A lasting impact of the work has been to accelerate instruction supply. x86 and ARM cores alike now boast 4K-6K BTB entries to allow the front end to fetch ahead. While Intel and AMD have also continued the trend of building large LLCs (1.5-4MB per core) which are overprovisoned for scale-out workloads, both have transitioned to 2MB private L2 caches for fast instruction supply. The Ampere cloud-native CPU, AmpereOne, also uses 2MB private L2s, but with only 0.3MB of LLC per core for superior silicon efficiency.
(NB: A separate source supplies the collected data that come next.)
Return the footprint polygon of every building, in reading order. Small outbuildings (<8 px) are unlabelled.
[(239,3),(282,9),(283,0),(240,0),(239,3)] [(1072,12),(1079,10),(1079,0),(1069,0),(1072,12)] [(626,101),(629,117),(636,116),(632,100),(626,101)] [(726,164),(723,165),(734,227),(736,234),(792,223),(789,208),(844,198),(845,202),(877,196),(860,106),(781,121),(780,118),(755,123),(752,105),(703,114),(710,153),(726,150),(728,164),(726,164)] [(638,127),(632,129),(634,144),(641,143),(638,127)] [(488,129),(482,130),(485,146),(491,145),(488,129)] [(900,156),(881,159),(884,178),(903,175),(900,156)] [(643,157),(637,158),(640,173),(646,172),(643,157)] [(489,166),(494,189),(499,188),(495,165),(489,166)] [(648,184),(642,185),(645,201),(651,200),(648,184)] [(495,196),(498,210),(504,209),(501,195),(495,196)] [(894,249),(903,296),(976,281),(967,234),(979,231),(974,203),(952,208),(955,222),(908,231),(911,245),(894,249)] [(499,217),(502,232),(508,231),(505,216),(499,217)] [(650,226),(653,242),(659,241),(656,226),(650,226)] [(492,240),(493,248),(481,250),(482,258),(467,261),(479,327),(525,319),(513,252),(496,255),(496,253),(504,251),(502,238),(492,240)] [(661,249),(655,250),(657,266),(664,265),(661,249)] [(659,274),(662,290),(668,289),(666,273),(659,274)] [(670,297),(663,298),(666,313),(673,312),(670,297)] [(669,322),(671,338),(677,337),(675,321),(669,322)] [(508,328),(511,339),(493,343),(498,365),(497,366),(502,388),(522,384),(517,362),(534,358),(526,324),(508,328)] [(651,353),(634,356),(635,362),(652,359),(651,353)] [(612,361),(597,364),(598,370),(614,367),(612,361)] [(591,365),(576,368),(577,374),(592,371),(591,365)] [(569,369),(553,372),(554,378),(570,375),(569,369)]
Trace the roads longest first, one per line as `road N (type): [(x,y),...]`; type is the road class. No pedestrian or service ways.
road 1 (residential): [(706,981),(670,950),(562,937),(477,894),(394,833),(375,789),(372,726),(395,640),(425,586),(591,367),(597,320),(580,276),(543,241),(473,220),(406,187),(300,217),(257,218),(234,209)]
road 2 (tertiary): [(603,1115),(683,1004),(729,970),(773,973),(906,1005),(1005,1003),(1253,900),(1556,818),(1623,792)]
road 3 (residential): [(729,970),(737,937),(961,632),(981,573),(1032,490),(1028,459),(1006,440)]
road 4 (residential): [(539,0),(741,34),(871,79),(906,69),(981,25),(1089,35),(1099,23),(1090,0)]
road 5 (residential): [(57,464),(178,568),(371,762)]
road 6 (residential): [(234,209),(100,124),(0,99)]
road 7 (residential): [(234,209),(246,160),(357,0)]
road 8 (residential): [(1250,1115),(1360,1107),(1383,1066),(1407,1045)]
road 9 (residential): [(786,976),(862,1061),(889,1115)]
PD remains a first-order metric to evaluate silicon efficiency, especially with the emergence of the post-Moore era and heterogeneous logic, with area serving as a proxy for dynamic power. With microarchitectural characteristics of monoliths and microservices continuing to exhibit both front-end and back-end bottlenecks in CPUs, PD can shed light on how much silicon to provision in cores, cache hierarchies, accelerators, network, I/O, and glue logic to maximize throughput while maintaining latency guarantees in datacenter services. With 3-4x smaller cores, out-of-order ARM cores today (e.g., Ampere) achieve a high overall efficiency even at half of the average per-core throughput for scale-out workloads. The addition of SMT [2] may be a promising approach to further increase silicon efficiency in cloud-native CPUs.

#### REFERENCES

- L. A. Barroso, K. Gharachorloo, and E. Bugnion, "Memory system characterization of commercial workloads," in *Proceedings of the 25th Annual International Symposium on Computer Architecture*, 1998.
- [2] M. Ferdman, A. Adileh, O. Kocberber, S. Volos, M. Alisafaee, D. Jevdjic, C. Kaynak, A. D. Popescu, A. Ailamaki, and B. Falsafi, "Quantifying the mismatch between emerging scale-out applications and modern processors," *ACM Transactions on Computer Systems*, vol. 30, no. 4, 2012.
- [3] B. Grot, D. Hardy, P. Lotfi-Kamran, B. Falsafi, C. Nicopoulos, and Y. Sazeides, "Optimizing data-center tco with scale-out processors," *IEEE Micro*, vol. 32, no. 5, 2012.
- [4] N. Hardavellas, M. Ferdman, B. Falsafi, and A. Ailamaki, "Toward dark silicon in servers," *IEEE Micro*, vol. 31, no. 4, 2011.
- [5] N. Hardavellas, I. Pandis, R. Johnson, N. Mancheril, A. Ailamaki, and B. Falsafi, "Database servers on chip multiprocessors: Limitations and opportunities," in *Proceedings of the Third Biennial Conference on Innovative Data Systems Research*, 2007.
- [6] K. Keeton, D. A. Patterson, Y. Q. He, R. C. Raphael, and W. E. Baker, "Performance characterization of a quad pentium pro SMP using OLTP workloads," in *Proceedings of the 25th Annual International Symposium* on Computer Architecture, 1998.
- [7] P. Lotfi-Kamran, B. Grot, and B. Falsafi, "Noc-Out: Microarchitecting a Scale-Out Processor," in 45th Annual IEEE/ACM International Symposium on Microarchitecture, 2012.
- [8] P. Lotfi-Kamran, B. Grot, M. Ferdman, S. Volos, O. Kocberber, J. Picorel, A. Adileh, D. Jevdjic, S. Idgunji, E. Ozer, and B. Falsafi, "Scale-Out Processors," in *Proceedings of the 39th International Symposium on Computer Architecture*, 2012.
- [9] S. Novakovic, A. Daglis, E. Bugnion, B. Falsafi, and B. Grot, "The case for rackout: Scalable data serving using rack-scale systems," in *Proceedings of the Seventh ACM Symposium on Cloud Computing*, 2016.